** Opening Source extract block **

Re: [PATCH 00/13] Reconcile NUMA balancing decisions with the load balancer v6

From: Jirka Hladky
Date: Wed May 20 2020 - 12:02:10 EST


I have an update on netperf-cstate-small-cross-socket results.

Reported performance degradation of 2.5% for the UDP stream throughput
and 0.6% for the TCP throughput is for message size of 16kB. For
smaller message sizes, the performance drop is higher - up to 5% for
UDP throughput for a message size of 64B. See the numbers below [1]

We still think that it's acceptable given the gains in other
situations (this is again compared to 5.7 vanilla) :

* solved the performance drop upto 20% with single instance
SPECjbb2005 benchmark on 8 NUMA node servers (particularly on AMD EPYC
Rome systems) => this performance drop was INCREASING with higher
threads counts (10% for 16 threads and 20 % for 32 threads)
* solved the performance drop upto 50% for low load scenarios
(SPECjvm2008 and NAS)

[1]
Hillf's patch compared to 5.7 (rc4) vanilla:

TCP throughput
Message size (B)
64 -2.6%
128 -2.3%
256 -2.6%
1024 -2.7%
2048 -2.2%
3312 -2.4%
4096 -1.1%
8192 -0.4%
16384 -0.6%

UDP throughput
64 -5.0%
128 -3.0%
256 -3.0%
1024 -3.1%
2048 -3.3%
3312 -3.5%
4096 -4.0%
8192 -3.3%
16384 -2.6%


On Wed, May 20, 2020 at 3:58 PM Jirka Hladky <jhladky@xxxxxxxxxx> wrote:
>
> Hi Hillf, Mel and all,
>
> thanks for the patch! It has produced really GOOD results.
>
> 1) It has fixed performance problems with 5.7 vanilla kernel for
> single-tenant workload and low system load scenarios, without
> performance degradation for the multi-tenant tasks. It's producing the
> same results as the previous proof-of-concept patch where
> adjust_numa_imbalance function was modified to be a no-op (returning
> the same value of imbalance as it gets on the input).
>
> 2) We have also added Mel's netperf-cstate-small-cross-socket test to
> our test battery:
> https://github.com/gormanm/mmtests/blob/master/configs/config-network-netperf-cstate-small-cross-socket
>
> Mel told me that he had seen significant performance improvements with
> 5.7 over 5.6 for the netperf-cstate-small-cross-socket scenario.
>
> Out of 6 different patches we have tested, your patch has performed
> the best for this scenario. Compared to vanilla, we see minimal
> performance degradation of 2.5% for the udp stream throughput and 0.6%
> for the tcp throughput. The testing was done on a dual-socket system
> with Gold 6132 CPU.

** Closing Source extract block **
** Opening Records supplied block **

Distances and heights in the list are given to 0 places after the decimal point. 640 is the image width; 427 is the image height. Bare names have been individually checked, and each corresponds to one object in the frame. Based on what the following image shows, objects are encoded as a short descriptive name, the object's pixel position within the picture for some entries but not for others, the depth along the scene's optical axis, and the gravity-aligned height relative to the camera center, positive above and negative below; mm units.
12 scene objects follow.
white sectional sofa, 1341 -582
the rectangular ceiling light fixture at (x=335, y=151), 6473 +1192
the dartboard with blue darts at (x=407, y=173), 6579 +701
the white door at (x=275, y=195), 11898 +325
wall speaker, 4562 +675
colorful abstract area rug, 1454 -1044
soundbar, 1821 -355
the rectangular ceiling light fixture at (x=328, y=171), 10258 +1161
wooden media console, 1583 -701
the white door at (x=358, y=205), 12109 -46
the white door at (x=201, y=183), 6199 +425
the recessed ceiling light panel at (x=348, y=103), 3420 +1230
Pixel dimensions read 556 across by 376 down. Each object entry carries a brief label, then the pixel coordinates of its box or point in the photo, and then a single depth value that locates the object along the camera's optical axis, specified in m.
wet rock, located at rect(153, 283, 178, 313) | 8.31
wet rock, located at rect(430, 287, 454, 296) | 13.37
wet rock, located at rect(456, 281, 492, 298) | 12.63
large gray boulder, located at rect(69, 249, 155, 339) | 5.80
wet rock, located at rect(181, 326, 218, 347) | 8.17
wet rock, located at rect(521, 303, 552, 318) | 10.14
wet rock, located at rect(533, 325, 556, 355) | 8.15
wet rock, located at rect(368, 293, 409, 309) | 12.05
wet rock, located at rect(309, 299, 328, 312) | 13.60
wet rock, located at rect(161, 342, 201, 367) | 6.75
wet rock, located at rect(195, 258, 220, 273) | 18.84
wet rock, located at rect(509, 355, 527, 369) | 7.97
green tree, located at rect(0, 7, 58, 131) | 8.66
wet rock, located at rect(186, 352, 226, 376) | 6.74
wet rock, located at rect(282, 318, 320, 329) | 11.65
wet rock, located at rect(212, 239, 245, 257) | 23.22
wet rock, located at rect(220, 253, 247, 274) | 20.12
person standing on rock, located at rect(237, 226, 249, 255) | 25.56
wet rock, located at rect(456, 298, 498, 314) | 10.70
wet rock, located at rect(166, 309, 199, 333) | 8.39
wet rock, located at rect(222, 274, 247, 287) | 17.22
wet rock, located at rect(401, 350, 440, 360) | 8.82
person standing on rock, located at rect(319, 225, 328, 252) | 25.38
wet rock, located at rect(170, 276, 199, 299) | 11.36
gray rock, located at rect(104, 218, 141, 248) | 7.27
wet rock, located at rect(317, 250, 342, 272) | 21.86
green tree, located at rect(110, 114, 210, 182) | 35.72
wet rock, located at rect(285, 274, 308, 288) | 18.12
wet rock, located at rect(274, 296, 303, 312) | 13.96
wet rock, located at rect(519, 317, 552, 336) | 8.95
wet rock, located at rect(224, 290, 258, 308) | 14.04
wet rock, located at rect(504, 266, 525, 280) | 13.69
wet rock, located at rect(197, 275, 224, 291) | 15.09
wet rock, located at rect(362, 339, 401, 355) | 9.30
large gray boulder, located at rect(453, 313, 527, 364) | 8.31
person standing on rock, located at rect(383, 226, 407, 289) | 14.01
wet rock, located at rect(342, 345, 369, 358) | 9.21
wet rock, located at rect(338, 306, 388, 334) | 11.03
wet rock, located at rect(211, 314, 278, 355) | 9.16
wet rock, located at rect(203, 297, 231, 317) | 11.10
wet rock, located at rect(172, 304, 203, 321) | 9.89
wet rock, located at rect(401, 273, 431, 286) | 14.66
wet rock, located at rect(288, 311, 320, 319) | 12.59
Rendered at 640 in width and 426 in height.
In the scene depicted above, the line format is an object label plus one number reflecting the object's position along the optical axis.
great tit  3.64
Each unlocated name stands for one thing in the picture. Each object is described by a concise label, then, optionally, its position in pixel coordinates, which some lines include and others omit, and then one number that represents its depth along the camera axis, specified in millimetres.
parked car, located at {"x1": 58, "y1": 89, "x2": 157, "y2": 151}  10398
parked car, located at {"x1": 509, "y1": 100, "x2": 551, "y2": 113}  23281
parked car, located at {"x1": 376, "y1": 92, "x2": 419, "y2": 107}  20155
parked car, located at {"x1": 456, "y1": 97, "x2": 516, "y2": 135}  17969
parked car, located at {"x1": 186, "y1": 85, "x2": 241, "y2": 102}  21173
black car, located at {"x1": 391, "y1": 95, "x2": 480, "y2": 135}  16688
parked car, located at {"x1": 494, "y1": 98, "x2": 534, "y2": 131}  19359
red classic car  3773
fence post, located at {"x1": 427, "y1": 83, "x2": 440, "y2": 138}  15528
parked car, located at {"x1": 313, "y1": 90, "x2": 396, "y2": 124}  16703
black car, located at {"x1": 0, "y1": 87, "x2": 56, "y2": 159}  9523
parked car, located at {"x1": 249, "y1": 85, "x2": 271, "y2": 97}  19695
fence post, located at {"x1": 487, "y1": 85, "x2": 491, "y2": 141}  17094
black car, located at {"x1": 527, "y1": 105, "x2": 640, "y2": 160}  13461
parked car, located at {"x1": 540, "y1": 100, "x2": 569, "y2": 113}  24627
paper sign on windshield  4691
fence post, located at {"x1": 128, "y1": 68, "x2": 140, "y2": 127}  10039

** Closing Records supplied block **
** Opening Records supplied block **

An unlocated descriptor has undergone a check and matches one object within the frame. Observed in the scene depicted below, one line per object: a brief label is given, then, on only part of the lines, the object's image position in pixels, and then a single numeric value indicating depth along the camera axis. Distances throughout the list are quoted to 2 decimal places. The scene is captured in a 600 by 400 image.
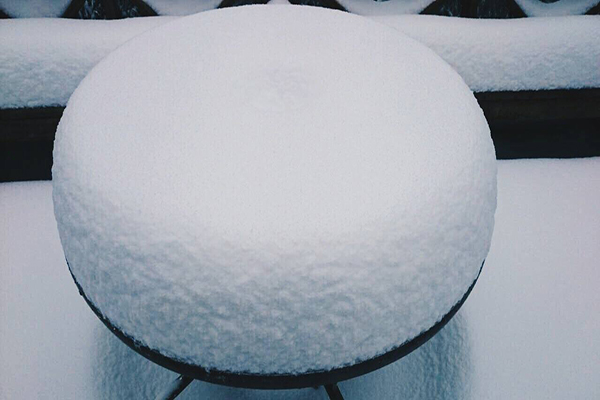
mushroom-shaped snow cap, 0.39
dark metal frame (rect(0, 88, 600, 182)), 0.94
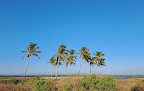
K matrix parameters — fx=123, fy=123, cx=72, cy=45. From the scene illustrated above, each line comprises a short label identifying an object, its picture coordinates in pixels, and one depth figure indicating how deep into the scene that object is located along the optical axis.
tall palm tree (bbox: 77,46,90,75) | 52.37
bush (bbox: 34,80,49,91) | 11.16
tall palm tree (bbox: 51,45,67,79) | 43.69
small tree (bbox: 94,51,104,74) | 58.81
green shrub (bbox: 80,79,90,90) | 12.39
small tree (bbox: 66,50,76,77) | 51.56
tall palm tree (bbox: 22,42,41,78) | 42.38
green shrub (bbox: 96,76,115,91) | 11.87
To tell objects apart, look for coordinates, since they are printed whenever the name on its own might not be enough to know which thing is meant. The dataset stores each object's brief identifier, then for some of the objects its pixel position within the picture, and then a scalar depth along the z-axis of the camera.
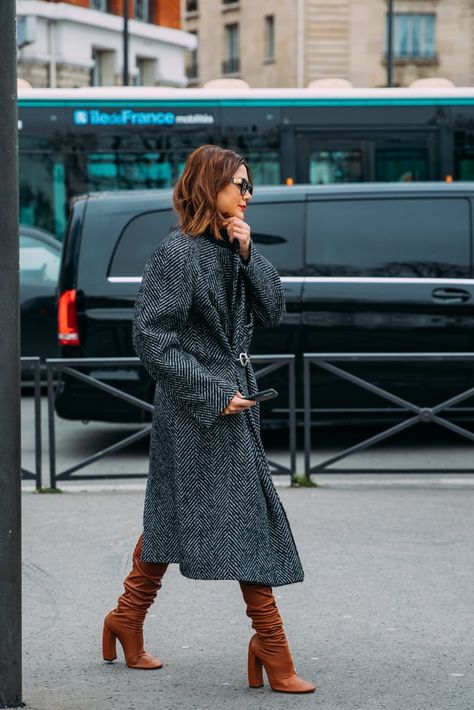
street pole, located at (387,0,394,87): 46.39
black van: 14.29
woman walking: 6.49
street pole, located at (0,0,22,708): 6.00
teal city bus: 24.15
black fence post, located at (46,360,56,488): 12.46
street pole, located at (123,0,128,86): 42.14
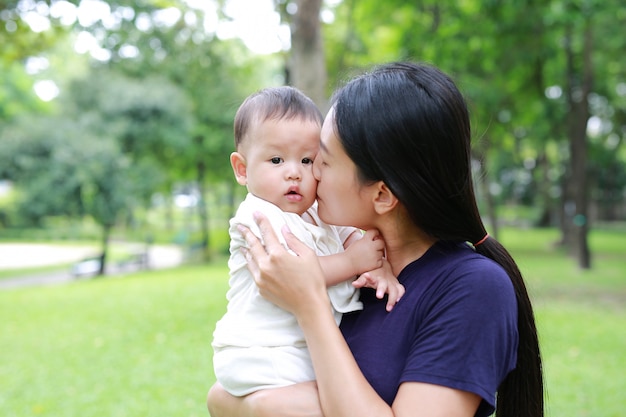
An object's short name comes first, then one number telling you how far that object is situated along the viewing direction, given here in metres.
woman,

** Closing Records supplied block **

— Work order 1 —
In the patch thread, what kind of system was the testing done on?
— Work order 2 —
Please reproduce the patch thread between "On Wed, May" and "really GOOD results.", inclusive.

— Answer 1 —
A dual-socket system with Gold 6132 CPU.

— Answer 2 —
On Wed, May 20, 2020 at 3:58 PM Jirka Hladky <jhladky@xxxxxxxxxx> wrote:
>
> Hi Hillf, Mel and all,
>
> thanks for the patch! It has produced really GOOD results.